WHAT TO PRODUCE:
Lines in the entries below where the word "pour" shows up should each be copied.

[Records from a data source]

+===+

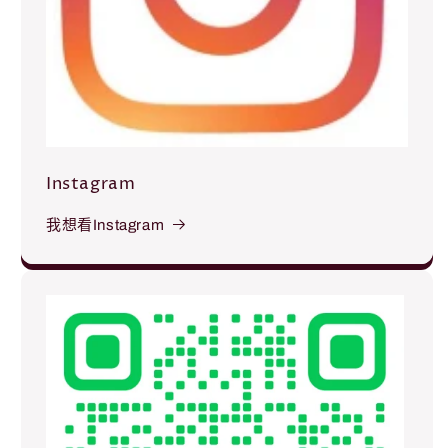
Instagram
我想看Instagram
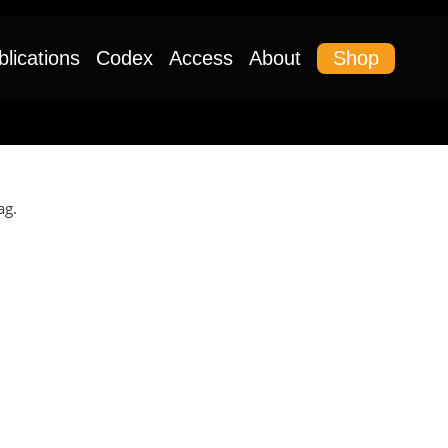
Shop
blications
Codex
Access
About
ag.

+===+

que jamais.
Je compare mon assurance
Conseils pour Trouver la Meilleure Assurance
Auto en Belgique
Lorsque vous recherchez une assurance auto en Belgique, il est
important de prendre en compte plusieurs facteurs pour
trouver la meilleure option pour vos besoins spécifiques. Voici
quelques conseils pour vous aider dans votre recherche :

+===+

RESPONSE AREA:
Conseils pour Trouver la Meilleure Assurance
important de prendre en compte plusieurs facteurs pour
trouver la meilleure option pour vos besoins spécifiques. Voici
quelques conseils pour vous aider dans votre recherche :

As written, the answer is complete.